Ceux qui, auparavant, croyaient à la loyauté de la couronne voyaient clairement, dès le mois d’août, que le roi et ses représentants n’avaient pas l’intention de tenir les promesses faites en mars. Dès ce moment on aurait dû non conclure une trêve insoutenable, mais engager la lutte à nouveau. On aurait ainsi certainement épargné à notre patrie une calamité indicible.

Vous vous souvenez, Messieurs, de la proposition du député Stein. Il demandait tout simplement que le ministère témoignât de la loyauté de ses sentiments envers les institutions constitutionnelles en faisant aux officiers réactionnaires un devoir d’honneur de sortir de l’armée. Que firent les valets de la couronne ? Ils refusèrent d’exécuter la décision de l’Assemblée et se retirèrent. Puis en vinrent d’autres qui prirent des demi-engagements pour gagner du temps, parce qu’alors on n’osait pas encore ouvertement dévoiler ses plans.

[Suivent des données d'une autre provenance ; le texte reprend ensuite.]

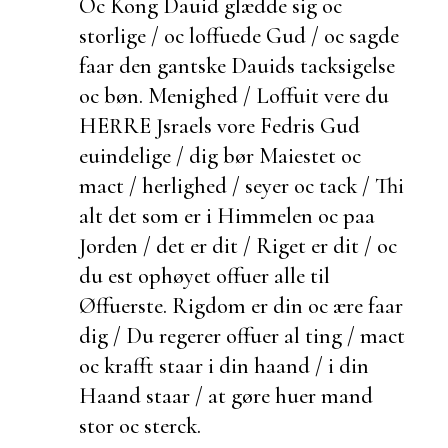
Oc Kong Dauid glædde sig oc
storlige / oc
loffuede Gud / oc sagde
faar den
gantske
Dauids tacksigelse
oc bøn.
Menighed /
Loffuit vere du
HERRE Jsraels vore Fedris Gud
euindelige / dig bør Maiestet oc
mact / herlighed / seyer oc tack / Thi
alt det som er i Himmelen oc paa
Jorden / det er dit / Riget er dit / oc
du
est ophøyet offuer alle til
Øffuerste. Rigdom er din oc ære faar
dig / Du regerer offuer al ting / mact
oc krafft staar i din haand / i din
Haand staar / at gøre huer mand
stor oc sterck.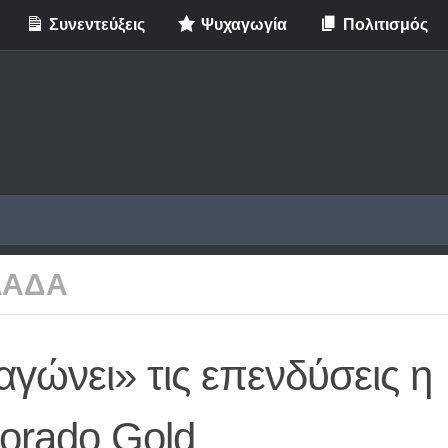
Συνεντεύξεις
Ψυχαγωγία
Πολιτισμός
ΛΑΔΑ
γώνει» τις επενδύσεις η
dorado Gold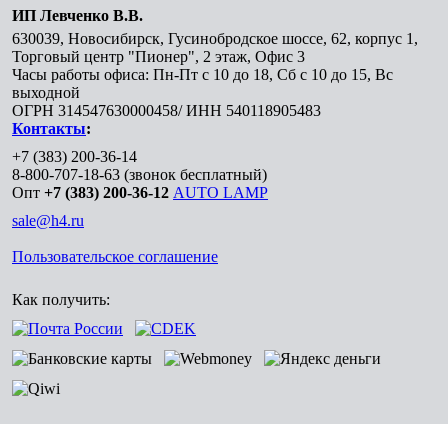
ИП Левченко В.В.
630039
,
Новосибирск
,
Гусинобродское шоссе, 62, корпус 1,
Торговый центр "Пионер", 2 этаж, Офис 3
Часы работы офиса: Пн-Пт с 10 до 18, Сб с 10 до 15, Вс
выходной
ОГРН 314547630000458/ ИНН 540118905483
Контакты
:
+7 (383) 200-36-14
8-800-707-18-63
(звонок бесплатный)
Опт
+7 (383) 200-36-12
AUTO LAMP
sale@h4.ru
Пользовательское соглашение
Как получить: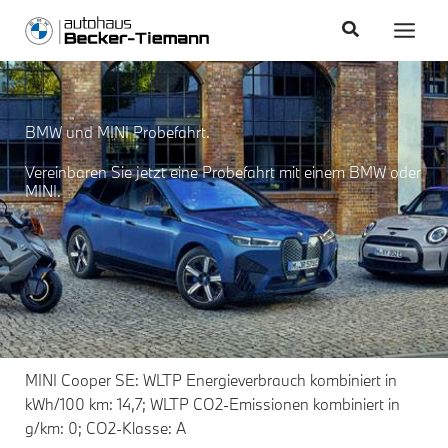
Zum
content
Main
Suchen
Inhalt
Men
springen
BMW und MINI Probefahrt.
Vereinbaren Sie jetzt eine Probefahrt mit einem BMW oder
MINI.
MINI Cooper SE: WLTP Energieverbrauch kombiniert in
kWh/100 km: 14,7; WLTP CO2-Emissionen kombiniert in
g/km: 0; CO2-Klasse: A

Si l’on avait agi de bonne foi, si l’on avait réellement voulu renoncer à la vieille société féodale et reconnaître la société bourgeoise, on aurait exécuté, dès le printemps, les mesures préconisées par Stein, et l’on ne serait pas entré en conflit avec l’Assemblée nationale. En fait, Messieurs, dans un pays constitutionnel, les officiers ne sont plus des serviteurs du roi, mais des serviteurs de l’État qui paie leurs services. S’ils ne sont pas d’accord avec les institutions de l’État, s’ils ne veulent ou ne peuvent le servir loyalement et fidèlement, l’honneur leur commande de se retirer et de ne pas se laisser payer plus longtemps pour des services qu’ils ne veulent point rendre. Rien de plus simple.